- [WHAT TO WORK ON]
[A] According to the passage about the Curb the Congestion program, what monthly incentive do participants get during their first three months out of single-occupant vehicles?
[B] Print the section of the Curb the Congestion passage that starts at the words "The county turned" and stops after the words "Executive Aaron Reardon.".

- [PASSAGE SHOWN]
(begin)
Curb the Congestion started in 2008 after Snohomish County declared 164th Street SW at “ultimate capacity,” meaning there was no opportunity to continue building out the road to increase traffic capacity. A development moratorium was imposed and a plan created to invest in transportation demand management and safety improvements.
The county turned to Community Transit, which developed the Curb the Congestion program. The county funds the program through development mitigation fees and federal grants, and Community Transit does the legwork, like holding community fairs, promoting the program to businesses and residents along the corridor, and administering the program’s incentives.
The county’s goal in its first year was to take 100 vehicle trips off the road each day. That was easily surpassed, and the next year the county added two more congested roads – 128th Street south of Everett and 20th Street SE near Lake Stevens – to the program.
“Our partnership with Community Transit continues to pay off as we look to reduce the number of drivers on this road while further promoting transit options such as carpooling and local bus service,” said Snohomish County Executive Aaron Reardon.
As much as 25 percent of unincorporated Snohomish County’s population lives within the “traffic-shed” of these three roads, living in almost 70,000 homes and apartments. Curb the Congestion has evolved over the years, and now offers each resident personal assistance in finding carpools, planning bus trips and considering other alternatives to driving alone.
There is also a $50 monthly incentive to help participants pay for alternative transportation for the first three months they get out of their single-occupant vehicles. After three months, those who stay with the program are eligible to win a $150 monthly random drawing. Curb the Congestion “club members” log their participation online and are entered for the incentive drawings based on their participation.
Through 2011, 1,406 people were signed up and participating in the program, removing an estimated 92,500 drive-alone car trips from these three crowded corridors. A follow-up survey reported that 90 percent of those who signed up for the initial three-month incentive vowed to continue to use an alternate commute method.
Curb the Congestion has received other local and national awards, including a 2011 Association for Commuter Transportation Marketing and Outreach: Partnership Award and a 2010 Governor’s Commute Smart Award.
(end)
- [INFORMATION PROVIDED]
(begin)
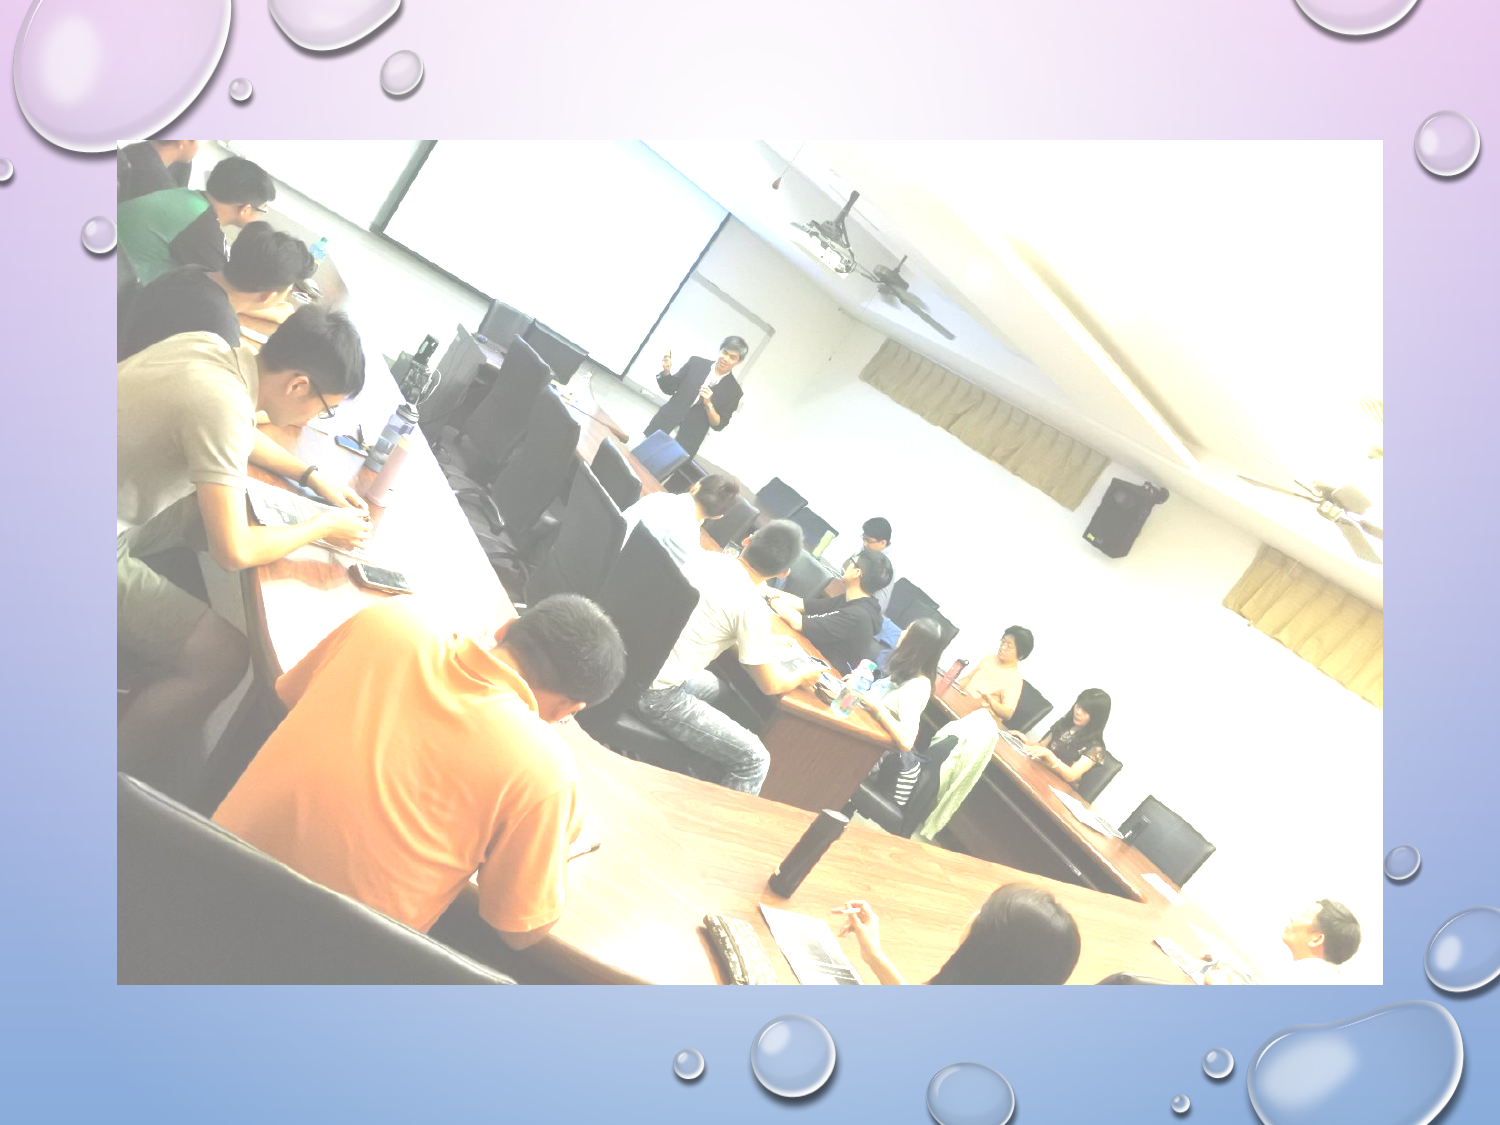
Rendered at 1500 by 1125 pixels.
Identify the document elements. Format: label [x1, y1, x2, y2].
(end)
- [ANSWERS BY TASK]
[A] A $50 monthly incentive to help pay for alternative transportation.

[B]
The county turned to Community Transit, which developed the Curb the Congestion program. The county funds the program through development mitigation fees and federal grants, and Community Transit does the legwork, like holding community fairs, promoting the program to businesses and residents along the corridor, and administering the program’s incentives.
The county’s goal in its first year was to take 100 vehicle trips off the road each day. That was easily surpassed, and the next year the county added two more congested roads – 128th Street south of Everett and 20th Street SE near Lake Stevens – to the program.
“Our partnership with Community Transit continues to pay off as we look to reduce the number of drivers on this road while further promoting transit options such as carpooling and local bus service,” said Snohomish County Executive Aaron Reardon.